Please count the lines in the rows below that contain the word "Aggravated", and reply with only that number.

» **Provided entries**:
--- START ---
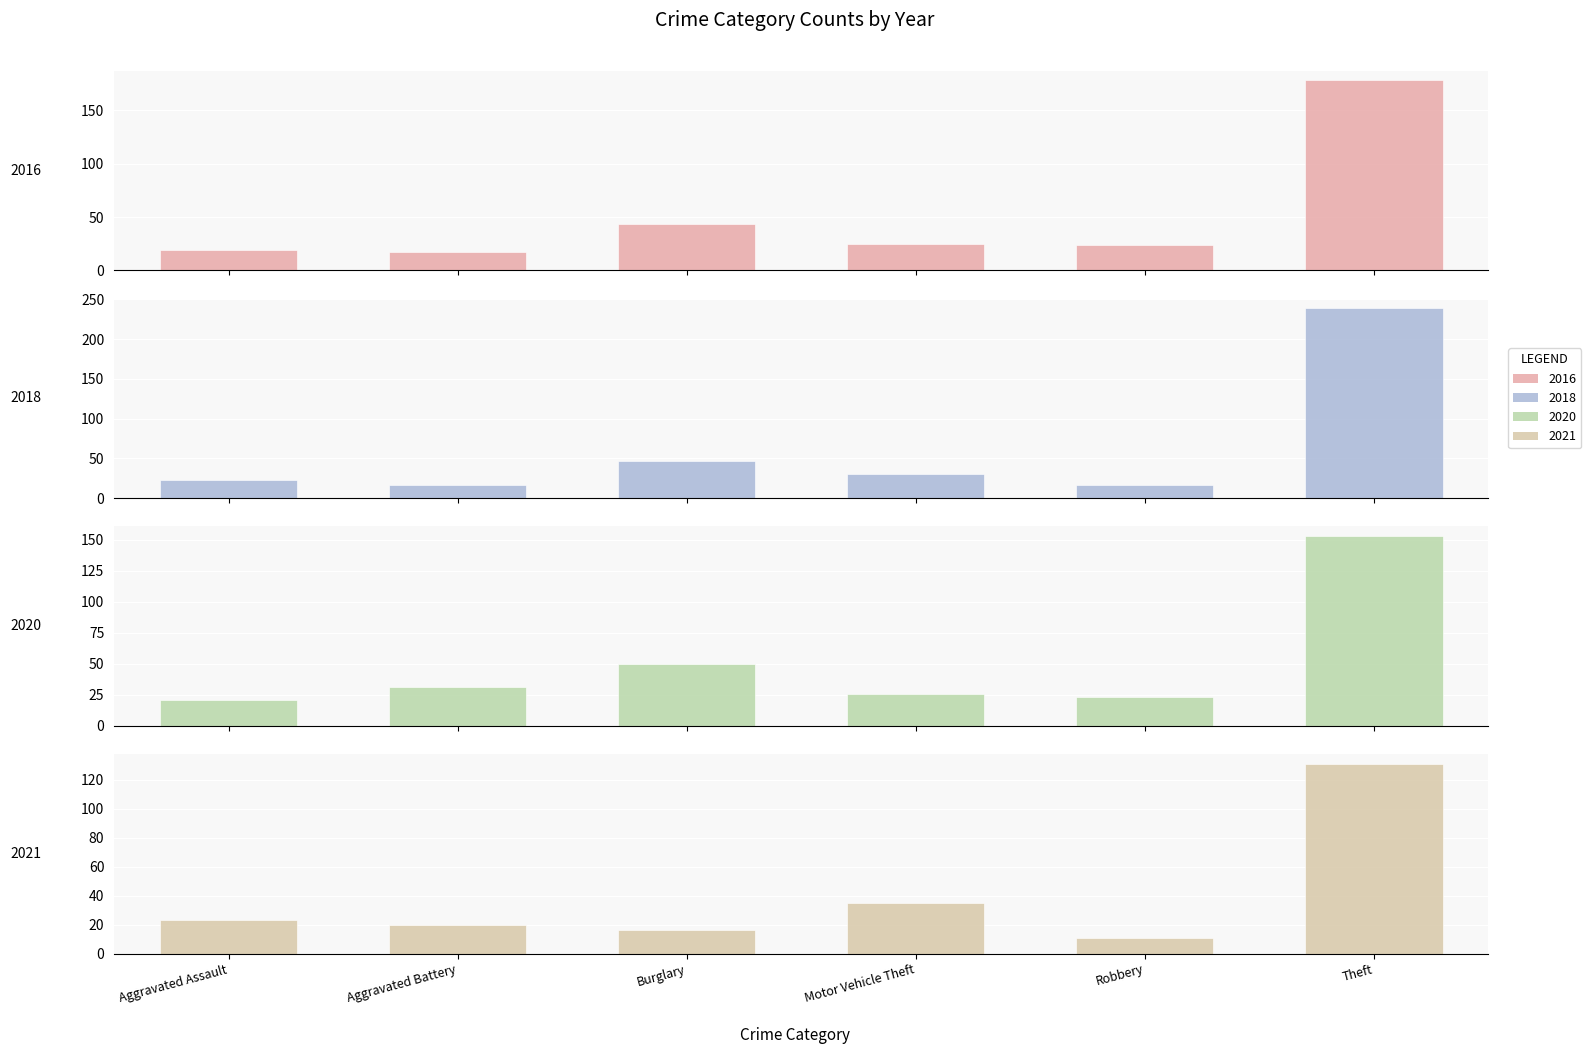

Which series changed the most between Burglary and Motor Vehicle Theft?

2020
--- END ---
--- START ---
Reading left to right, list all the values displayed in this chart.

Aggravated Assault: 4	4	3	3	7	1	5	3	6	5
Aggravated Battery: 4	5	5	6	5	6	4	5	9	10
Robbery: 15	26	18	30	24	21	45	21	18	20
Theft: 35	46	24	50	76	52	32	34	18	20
--- END ---
» **Response below**: 2